Your goal:
From the line containing "- Datagridview databinding" through the last line of the records, print every line exactly and nothing more.

Data for this exercise:
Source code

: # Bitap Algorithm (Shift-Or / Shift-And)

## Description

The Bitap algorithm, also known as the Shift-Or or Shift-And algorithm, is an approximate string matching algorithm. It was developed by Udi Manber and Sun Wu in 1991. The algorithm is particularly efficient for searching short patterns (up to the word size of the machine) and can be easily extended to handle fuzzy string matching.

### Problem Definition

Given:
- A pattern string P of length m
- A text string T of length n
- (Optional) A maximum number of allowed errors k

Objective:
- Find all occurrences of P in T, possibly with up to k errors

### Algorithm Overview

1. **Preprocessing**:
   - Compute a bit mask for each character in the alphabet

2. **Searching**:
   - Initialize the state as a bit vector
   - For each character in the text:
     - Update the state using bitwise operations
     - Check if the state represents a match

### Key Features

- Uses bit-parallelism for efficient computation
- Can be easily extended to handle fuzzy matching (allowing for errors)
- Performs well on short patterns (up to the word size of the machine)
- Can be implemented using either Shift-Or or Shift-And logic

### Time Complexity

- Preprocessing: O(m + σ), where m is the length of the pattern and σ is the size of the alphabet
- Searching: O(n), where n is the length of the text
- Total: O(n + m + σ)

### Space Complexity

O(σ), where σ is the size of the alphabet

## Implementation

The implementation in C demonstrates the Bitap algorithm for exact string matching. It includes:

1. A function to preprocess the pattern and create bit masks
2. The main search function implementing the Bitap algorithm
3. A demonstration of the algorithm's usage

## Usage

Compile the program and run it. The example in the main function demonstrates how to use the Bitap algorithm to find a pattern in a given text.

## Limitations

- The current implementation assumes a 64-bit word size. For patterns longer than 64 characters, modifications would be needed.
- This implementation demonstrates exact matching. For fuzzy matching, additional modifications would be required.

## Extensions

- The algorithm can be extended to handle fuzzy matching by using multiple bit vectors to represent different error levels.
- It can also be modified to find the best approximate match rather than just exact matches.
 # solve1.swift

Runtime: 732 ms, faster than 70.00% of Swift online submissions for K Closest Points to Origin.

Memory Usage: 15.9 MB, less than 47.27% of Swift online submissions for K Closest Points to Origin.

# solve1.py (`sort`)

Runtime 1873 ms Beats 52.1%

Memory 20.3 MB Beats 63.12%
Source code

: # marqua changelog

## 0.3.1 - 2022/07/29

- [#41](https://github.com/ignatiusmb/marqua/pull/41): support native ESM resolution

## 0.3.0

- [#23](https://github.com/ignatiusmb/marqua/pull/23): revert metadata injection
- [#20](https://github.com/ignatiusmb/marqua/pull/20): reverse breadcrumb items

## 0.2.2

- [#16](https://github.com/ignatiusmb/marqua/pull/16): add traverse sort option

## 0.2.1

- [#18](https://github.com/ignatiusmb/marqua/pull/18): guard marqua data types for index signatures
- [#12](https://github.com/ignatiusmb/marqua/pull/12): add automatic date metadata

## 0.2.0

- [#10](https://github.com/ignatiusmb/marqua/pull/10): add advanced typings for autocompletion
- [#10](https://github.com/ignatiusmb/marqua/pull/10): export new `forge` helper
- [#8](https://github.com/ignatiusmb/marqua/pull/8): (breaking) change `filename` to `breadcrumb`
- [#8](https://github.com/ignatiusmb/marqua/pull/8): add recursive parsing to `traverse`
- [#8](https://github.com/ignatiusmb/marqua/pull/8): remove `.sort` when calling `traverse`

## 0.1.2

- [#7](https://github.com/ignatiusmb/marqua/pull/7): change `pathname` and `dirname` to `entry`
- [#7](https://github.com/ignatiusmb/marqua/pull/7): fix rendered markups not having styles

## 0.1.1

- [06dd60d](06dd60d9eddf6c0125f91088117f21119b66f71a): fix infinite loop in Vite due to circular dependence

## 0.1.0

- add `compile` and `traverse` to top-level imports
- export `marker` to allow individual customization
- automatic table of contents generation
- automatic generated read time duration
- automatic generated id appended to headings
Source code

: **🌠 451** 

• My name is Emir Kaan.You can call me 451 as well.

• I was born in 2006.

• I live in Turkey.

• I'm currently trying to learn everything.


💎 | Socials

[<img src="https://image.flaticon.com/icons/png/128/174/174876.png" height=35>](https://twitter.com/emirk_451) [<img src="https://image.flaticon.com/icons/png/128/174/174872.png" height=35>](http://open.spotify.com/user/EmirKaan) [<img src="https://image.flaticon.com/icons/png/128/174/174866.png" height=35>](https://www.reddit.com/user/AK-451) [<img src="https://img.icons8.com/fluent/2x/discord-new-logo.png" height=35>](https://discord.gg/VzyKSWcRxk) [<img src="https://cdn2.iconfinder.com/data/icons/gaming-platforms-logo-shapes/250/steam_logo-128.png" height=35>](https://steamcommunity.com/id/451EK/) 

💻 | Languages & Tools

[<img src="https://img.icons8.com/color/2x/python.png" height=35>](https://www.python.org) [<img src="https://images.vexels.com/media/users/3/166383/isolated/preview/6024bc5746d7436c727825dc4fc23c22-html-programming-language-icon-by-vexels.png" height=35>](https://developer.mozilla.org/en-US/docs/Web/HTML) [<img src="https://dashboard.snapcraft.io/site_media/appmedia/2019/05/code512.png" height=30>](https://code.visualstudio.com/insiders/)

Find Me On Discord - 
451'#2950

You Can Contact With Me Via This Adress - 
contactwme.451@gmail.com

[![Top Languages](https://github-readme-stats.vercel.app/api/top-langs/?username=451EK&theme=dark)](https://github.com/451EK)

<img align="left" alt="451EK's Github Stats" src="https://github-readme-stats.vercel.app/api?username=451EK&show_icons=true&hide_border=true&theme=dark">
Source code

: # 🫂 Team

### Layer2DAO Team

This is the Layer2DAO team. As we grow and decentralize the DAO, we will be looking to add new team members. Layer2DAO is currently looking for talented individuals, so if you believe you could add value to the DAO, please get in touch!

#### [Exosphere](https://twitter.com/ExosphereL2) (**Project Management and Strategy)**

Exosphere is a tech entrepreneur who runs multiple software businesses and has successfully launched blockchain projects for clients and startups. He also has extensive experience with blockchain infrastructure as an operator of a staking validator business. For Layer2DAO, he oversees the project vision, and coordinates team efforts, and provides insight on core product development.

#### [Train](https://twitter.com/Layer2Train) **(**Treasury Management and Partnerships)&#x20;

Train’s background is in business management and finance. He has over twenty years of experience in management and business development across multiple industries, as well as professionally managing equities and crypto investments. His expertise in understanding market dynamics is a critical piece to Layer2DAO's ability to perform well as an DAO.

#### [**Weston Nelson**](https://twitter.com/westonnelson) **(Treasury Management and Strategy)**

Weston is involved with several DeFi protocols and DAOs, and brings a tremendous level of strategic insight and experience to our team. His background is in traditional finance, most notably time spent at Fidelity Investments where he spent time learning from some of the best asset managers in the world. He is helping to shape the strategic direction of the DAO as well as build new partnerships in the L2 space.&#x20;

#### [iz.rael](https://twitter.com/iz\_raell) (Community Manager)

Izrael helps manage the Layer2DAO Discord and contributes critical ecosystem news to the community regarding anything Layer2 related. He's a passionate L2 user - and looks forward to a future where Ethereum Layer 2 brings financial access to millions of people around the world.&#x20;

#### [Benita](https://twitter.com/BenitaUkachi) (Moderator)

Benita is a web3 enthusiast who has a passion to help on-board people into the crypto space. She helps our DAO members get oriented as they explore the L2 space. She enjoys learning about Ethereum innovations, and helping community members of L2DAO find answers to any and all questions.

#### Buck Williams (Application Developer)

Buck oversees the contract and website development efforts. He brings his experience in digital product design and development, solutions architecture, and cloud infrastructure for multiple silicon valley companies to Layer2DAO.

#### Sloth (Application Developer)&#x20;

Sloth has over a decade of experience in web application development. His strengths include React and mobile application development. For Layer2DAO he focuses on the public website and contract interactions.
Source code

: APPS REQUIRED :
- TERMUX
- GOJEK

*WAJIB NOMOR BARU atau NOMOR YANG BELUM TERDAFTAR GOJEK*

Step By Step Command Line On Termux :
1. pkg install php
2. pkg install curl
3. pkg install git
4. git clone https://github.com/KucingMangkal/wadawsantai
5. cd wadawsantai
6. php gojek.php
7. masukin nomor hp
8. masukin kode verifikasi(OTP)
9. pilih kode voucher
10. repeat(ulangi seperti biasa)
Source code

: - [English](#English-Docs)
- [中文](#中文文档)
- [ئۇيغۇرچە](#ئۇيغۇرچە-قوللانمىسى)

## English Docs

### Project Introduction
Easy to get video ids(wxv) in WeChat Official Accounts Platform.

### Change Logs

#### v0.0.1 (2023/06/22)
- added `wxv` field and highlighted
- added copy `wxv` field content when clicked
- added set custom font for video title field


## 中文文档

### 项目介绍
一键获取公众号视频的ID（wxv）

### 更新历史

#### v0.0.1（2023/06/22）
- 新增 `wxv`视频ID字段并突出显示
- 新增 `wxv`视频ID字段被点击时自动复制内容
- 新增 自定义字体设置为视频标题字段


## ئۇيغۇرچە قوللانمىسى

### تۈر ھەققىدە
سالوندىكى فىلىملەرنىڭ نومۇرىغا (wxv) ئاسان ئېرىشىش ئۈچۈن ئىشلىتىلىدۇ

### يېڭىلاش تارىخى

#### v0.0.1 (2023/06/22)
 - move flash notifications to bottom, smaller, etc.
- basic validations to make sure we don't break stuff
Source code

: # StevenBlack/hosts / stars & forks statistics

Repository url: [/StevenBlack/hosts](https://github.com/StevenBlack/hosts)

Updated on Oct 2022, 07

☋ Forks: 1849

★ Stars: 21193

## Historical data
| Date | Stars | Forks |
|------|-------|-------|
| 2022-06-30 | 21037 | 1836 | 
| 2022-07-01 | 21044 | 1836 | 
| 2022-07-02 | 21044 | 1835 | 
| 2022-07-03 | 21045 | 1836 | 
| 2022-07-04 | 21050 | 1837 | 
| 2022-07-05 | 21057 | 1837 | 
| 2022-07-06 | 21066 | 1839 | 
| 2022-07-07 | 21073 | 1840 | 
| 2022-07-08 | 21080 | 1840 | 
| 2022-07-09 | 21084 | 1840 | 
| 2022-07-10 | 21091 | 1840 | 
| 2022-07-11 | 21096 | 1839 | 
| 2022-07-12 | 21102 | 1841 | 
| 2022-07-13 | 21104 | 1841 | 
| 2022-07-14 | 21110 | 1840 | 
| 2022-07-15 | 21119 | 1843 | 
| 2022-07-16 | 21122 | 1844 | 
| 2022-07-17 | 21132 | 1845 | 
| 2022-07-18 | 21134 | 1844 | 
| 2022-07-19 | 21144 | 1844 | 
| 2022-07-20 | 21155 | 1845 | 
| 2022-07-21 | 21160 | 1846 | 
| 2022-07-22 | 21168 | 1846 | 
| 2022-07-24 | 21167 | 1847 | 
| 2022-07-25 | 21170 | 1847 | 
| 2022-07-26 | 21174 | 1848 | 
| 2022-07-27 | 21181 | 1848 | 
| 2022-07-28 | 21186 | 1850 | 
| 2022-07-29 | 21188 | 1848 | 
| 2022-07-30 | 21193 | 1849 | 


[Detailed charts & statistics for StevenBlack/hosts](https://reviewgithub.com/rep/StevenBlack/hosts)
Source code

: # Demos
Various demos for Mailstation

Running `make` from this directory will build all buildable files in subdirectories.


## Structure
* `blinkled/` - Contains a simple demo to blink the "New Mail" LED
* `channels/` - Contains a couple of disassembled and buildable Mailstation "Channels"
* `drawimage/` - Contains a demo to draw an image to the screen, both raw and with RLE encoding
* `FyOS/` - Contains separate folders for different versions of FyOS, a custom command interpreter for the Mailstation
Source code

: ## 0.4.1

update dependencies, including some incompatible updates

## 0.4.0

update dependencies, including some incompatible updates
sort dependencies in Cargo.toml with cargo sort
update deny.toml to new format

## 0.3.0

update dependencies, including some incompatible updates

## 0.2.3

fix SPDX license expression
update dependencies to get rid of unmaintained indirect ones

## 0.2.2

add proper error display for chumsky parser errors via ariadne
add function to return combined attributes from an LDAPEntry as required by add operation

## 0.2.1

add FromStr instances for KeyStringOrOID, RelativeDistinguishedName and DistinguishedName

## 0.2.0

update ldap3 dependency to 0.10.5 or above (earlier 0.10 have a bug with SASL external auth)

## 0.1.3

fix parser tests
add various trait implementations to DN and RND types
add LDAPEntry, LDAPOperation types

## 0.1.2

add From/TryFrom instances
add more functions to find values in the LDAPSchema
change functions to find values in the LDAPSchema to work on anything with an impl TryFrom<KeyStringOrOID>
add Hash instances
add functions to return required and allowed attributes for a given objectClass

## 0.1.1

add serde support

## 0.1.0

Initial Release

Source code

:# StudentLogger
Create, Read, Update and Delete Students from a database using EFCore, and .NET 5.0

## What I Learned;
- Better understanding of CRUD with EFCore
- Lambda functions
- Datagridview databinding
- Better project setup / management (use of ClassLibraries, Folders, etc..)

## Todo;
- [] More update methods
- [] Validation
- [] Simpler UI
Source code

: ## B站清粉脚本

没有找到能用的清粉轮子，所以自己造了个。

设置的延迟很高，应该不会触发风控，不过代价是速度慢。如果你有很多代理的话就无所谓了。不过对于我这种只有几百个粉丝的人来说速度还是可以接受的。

Solution:
- Datagridview databinding
- Better project setup / management (use of ClassLibraries, Folders, etc..)

## Todo;
- [] More update methods
- [] Validation
- [] Simpler UI
Source code

: ## B站清粉脚本

没有找到能用的清粉轮子，所以自己造了个。

设置的延迟很高，应该不会触发风控，不过代价是速度慢。如果你有很多代理的话就无所谓了。不过对于我这种只有几百个粉丝的人来说速度还是可以接受的。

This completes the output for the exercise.